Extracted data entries
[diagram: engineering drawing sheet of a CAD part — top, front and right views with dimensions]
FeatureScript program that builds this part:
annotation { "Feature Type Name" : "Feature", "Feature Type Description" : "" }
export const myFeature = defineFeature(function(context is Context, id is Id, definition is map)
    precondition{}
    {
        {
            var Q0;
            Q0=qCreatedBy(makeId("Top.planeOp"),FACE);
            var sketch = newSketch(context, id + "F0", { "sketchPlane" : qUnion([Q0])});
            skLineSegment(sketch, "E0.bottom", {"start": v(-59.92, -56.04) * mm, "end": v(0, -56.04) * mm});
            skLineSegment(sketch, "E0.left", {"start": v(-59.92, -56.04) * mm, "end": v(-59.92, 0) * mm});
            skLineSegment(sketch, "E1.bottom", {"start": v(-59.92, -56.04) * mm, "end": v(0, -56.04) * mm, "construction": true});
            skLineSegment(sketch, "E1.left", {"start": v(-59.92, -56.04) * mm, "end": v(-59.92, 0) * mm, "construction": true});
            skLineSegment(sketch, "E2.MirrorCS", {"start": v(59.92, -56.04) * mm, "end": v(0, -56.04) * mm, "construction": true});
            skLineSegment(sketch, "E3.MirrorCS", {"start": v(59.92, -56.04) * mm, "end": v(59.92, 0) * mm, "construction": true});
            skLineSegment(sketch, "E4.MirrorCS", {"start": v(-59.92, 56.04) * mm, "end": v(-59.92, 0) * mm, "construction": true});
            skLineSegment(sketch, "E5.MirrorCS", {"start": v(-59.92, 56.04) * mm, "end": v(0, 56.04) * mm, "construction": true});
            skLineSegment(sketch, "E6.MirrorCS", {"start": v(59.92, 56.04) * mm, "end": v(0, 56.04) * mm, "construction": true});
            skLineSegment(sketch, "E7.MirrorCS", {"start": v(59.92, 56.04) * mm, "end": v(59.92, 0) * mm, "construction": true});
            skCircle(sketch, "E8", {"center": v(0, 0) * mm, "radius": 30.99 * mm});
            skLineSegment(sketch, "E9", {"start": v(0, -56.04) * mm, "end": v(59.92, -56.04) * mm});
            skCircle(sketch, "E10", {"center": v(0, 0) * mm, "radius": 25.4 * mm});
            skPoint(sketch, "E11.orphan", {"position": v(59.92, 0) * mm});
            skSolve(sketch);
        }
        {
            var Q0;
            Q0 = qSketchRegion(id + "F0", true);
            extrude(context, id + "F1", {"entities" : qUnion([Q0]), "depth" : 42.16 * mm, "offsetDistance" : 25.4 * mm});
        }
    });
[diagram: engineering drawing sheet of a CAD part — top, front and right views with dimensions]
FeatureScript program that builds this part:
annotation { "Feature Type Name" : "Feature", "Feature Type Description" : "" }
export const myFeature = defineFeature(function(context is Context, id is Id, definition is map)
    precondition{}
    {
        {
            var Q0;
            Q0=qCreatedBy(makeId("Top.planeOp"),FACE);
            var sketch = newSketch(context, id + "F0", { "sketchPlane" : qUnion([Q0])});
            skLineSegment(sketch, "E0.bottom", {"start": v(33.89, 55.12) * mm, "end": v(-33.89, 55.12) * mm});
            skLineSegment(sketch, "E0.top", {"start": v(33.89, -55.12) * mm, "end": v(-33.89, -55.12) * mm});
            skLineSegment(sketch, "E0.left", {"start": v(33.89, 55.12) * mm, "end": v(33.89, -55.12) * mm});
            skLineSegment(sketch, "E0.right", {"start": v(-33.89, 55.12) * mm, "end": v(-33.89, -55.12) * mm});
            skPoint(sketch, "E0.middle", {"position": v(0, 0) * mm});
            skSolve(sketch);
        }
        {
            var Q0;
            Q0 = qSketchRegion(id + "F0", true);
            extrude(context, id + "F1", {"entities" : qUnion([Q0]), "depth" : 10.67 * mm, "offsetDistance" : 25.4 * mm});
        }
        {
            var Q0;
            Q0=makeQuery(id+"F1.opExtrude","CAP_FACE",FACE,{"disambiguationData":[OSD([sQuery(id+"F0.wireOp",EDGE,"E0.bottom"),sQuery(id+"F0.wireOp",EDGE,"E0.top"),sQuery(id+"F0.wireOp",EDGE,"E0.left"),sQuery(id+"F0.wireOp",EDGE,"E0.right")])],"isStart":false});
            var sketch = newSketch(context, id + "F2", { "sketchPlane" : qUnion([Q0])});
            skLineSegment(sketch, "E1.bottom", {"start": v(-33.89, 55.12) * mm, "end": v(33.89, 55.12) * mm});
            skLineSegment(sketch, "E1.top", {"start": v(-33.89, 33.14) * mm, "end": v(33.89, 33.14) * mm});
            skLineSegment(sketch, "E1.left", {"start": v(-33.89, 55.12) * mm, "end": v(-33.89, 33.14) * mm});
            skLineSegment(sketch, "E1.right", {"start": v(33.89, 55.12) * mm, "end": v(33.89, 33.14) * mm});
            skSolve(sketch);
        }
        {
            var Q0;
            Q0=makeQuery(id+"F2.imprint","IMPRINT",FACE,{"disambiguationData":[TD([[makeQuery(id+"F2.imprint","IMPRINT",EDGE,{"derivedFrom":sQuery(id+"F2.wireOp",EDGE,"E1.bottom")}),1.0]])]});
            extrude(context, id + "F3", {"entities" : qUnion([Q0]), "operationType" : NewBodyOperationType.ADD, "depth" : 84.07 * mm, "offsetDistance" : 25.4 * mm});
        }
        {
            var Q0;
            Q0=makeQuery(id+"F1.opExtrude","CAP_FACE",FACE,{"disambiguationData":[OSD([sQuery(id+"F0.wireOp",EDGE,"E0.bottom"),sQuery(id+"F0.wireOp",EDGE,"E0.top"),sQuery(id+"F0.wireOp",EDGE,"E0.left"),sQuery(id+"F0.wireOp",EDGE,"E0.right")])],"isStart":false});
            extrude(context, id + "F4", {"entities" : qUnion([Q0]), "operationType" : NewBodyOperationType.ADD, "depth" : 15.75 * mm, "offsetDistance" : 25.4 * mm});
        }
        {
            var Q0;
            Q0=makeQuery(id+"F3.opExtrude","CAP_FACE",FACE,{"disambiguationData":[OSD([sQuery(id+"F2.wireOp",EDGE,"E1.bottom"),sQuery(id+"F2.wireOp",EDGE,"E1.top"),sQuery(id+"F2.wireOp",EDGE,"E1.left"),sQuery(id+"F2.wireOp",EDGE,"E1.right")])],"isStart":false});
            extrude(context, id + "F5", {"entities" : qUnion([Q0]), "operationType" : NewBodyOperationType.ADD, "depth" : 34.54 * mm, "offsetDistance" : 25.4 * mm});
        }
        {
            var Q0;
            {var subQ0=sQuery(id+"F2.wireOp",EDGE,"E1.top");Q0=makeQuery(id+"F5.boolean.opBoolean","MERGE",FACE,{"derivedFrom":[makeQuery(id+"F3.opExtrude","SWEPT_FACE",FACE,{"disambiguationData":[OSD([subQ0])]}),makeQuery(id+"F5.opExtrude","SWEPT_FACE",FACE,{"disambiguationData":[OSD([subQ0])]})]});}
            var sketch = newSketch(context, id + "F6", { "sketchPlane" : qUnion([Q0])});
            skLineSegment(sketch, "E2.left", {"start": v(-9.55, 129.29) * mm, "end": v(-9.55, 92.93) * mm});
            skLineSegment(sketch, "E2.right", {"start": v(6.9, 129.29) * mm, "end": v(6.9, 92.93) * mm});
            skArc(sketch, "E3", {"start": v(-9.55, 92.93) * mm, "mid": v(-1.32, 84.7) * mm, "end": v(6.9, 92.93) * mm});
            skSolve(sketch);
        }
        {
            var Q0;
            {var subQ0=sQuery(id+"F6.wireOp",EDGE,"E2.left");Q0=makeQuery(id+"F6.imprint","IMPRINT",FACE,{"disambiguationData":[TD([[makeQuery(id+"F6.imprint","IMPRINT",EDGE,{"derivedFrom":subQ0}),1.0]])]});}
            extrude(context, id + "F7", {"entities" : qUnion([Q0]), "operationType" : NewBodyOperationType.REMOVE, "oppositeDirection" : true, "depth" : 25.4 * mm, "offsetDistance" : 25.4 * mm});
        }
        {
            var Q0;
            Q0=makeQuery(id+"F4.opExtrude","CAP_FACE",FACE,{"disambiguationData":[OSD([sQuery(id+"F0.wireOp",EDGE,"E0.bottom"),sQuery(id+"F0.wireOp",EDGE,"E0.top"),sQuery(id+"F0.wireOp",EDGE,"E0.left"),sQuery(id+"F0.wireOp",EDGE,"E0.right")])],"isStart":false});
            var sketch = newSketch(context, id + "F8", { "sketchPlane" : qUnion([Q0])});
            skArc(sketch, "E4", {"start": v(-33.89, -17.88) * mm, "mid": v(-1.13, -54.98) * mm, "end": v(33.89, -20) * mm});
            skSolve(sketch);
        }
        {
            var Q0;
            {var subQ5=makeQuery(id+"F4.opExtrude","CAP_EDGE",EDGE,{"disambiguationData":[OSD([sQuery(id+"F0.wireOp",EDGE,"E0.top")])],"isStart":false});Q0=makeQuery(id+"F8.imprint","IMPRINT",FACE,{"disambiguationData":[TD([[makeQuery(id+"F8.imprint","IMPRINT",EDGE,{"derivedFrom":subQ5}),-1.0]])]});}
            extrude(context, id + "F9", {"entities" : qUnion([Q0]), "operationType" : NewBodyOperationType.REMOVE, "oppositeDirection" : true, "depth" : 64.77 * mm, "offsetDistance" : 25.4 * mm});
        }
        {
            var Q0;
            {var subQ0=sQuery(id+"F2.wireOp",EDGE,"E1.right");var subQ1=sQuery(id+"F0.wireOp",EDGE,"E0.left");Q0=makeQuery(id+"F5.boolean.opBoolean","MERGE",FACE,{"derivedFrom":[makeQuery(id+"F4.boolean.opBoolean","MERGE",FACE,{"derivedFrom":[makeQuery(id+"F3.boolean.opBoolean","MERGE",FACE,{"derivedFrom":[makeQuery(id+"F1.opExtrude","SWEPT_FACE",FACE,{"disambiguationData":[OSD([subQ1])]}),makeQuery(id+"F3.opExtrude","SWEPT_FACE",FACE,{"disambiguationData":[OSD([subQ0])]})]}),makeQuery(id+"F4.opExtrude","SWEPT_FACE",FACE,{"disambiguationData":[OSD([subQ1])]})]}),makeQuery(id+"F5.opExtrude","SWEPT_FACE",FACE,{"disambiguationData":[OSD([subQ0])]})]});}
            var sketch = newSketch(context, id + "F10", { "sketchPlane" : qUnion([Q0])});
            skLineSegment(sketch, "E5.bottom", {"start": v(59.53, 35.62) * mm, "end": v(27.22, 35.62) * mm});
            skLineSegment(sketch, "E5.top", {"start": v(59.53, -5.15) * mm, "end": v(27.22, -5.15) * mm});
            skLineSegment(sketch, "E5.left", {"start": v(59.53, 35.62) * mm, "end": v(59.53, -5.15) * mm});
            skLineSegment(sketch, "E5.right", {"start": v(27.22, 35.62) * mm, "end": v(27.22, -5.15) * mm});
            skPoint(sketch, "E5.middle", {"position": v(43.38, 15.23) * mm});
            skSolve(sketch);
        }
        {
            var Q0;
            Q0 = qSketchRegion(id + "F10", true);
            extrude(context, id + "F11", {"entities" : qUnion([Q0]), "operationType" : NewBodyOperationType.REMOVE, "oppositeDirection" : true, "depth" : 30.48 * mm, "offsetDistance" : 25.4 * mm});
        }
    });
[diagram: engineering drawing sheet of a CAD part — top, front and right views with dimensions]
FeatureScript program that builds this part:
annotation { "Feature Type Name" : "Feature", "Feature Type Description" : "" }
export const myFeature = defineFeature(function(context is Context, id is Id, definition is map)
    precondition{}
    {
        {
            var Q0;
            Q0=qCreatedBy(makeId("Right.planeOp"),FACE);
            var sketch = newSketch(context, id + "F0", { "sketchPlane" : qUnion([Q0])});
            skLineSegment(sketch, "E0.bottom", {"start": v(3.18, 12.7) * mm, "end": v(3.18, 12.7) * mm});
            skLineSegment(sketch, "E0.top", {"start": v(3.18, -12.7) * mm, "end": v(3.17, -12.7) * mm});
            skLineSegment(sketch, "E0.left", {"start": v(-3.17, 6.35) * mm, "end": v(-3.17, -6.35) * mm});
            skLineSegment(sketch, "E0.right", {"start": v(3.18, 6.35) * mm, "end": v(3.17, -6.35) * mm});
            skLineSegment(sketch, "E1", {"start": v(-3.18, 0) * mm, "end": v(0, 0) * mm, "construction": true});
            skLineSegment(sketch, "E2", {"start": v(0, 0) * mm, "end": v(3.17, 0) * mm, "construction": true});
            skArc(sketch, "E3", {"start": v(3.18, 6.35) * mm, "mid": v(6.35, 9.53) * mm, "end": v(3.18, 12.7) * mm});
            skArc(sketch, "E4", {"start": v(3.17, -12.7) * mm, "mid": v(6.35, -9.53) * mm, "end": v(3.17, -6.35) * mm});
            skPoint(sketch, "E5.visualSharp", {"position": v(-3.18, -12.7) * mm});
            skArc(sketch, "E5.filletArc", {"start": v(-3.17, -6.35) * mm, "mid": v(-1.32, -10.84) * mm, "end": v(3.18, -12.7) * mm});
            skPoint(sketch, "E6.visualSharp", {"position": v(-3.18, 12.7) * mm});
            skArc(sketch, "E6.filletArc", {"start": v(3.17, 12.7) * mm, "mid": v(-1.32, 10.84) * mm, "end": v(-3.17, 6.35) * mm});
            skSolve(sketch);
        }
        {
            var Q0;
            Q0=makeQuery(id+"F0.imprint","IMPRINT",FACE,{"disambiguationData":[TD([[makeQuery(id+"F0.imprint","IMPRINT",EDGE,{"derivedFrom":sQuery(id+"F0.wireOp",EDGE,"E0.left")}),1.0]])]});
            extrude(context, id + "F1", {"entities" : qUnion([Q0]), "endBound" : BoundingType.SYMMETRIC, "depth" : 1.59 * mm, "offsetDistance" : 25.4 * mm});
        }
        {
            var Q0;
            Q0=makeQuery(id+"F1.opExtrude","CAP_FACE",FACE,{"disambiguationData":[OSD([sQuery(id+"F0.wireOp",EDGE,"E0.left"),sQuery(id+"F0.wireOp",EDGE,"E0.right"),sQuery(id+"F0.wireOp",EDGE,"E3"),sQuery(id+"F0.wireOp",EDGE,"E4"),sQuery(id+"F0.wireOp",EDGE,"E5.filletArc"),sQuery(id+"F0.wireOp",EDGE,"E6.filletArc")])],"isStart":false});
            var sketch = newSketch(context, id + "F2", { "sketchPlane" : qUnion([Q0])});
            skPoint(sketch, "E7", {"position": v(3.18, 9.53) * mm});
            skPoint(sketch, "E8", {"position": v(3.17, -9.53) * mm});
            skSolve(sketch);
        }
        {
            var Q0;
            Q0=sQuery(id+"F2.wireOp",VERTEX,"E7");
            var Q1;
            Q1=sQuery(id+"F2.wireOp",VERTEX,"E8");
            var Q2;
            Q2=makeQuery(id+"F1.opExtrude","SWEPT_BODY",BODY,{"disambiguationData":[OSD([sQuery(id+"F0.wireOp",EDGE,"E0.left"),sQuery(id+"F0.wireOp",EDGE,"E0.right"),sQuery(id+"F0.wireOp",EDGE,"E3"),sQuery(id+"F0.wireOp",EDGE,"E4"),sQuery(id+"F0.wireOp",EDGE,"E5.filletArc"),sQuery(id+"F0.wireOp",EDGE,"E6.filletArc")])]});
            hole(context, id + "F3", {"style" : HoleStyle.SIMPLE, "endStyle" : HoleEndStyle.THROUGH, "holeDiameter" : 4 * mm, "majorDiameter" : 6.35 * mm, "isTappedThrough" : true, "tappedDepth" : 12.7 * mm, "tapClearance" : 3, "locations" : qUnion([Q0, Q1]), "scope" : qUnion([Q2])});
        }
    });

- Given problem -
Can you show every line of the material that contains the string "center"?

- Solution to this problem -
            skCircle(sketch, "E8", {"center": v(0, 0) * mm, "radius": 30.99 * mm});
            skCircle(sketch, "E10", {"center": v(0, 0) * mm, "radius": 25.4 * mm});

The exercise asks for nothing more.